Scott Reisfield and Rich Marino founded Active Life Pet Products in 1998 to tap into that trend, offering the nation's some 64 million pet owners what they say is a healthier line of cat and dog food. "If you compare us to conventional pet-food companies," says Reisfield, "then we're delivering the organic version." Active Life is basically human food sold for animals: It's one of only two pet-food brands (the other is Halo's Spot's Stew) that can technically be labeled as fit for people because of how it's made.

The idea was Marino's. After a career in the food business, including pet food, he had an epiphany in two waves while running a consultancy in the mid-1990s. He saw health foods grow while working with all-natural cereal maker U.S. Mills, and he saw canning machines sitting largely unused at a Chicken of the Sea tuna facility. "And it hit me: Why couldn't we can whole chicken--naturally--for pets during the machines' downtime?"

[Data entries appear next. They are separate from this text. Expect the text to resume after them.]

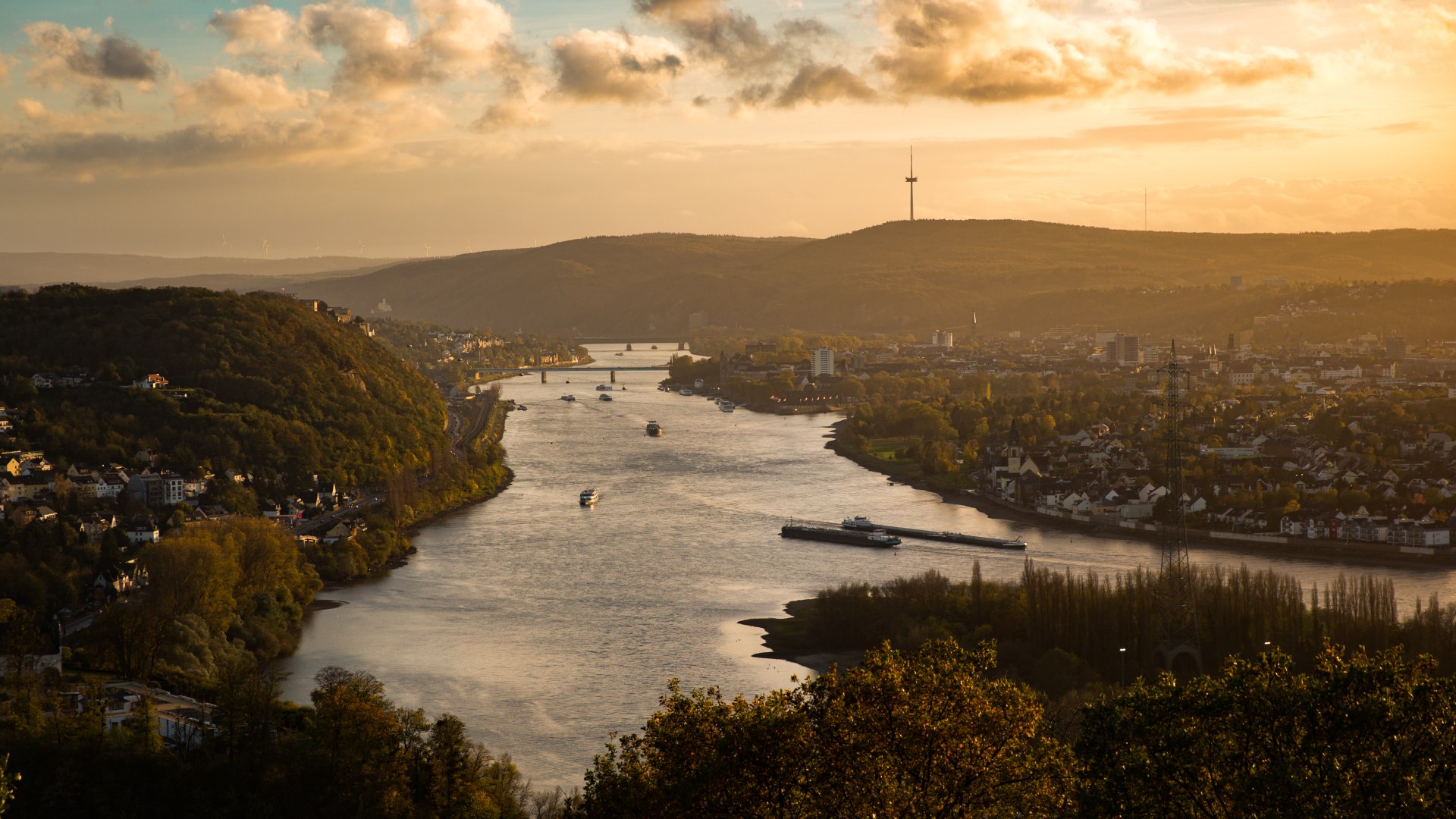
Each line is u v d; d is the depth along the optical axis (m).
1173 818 99.06
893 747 102.62
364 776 193.00
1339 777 93.75
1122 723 106.00
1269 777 93.94
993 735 103.50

Marino approached Reisfield, whom he had first met 20 years ago when both were at Heinz revitalizing 9Lives cat food, about the idea in 1998. They paired up, raised startup money through their families, and within a year had their product. Reisfield, the marketing guy, decided to educate independent pet-shop owners and their distributors, since many shop owners act as health and food advisors for pet owners. "Most proprietors opened stores because they cared about animal nutrition and health," he says. Active Life will never be sold at conventional supermarkets, says Reisfield, because he can't ensure they'll have knowledgeable salespeople evangelizing for its products. So far the evangelists have made the Boulder-based company profitable, according to Marino, on $4 million in annual revenues.

But as with other all-natural companies, the big question lingers: Is organic really better or just marketing hype? "There's no scientific support yet that people should be concerned about preservatives in pet foods," says Dr. Nancy Irlbeck, an animal-science professor at Colorado State University. "Consumers should be careful about paying more for the same- or lower-quality product." (Active Life is about 50 cents a can more expensive than conventional high-end pet food.) But as Dr. Irlbeck ticks off what makes ideal pet nutrition, many items are things that Active Life says it's already figured out: a meat quality fit for humans, and cat foods without grain. "We're offering customers confidence when they open one of our cans," says Marino. And Reisfield and Marino hope that cooks up a rich stew for their business.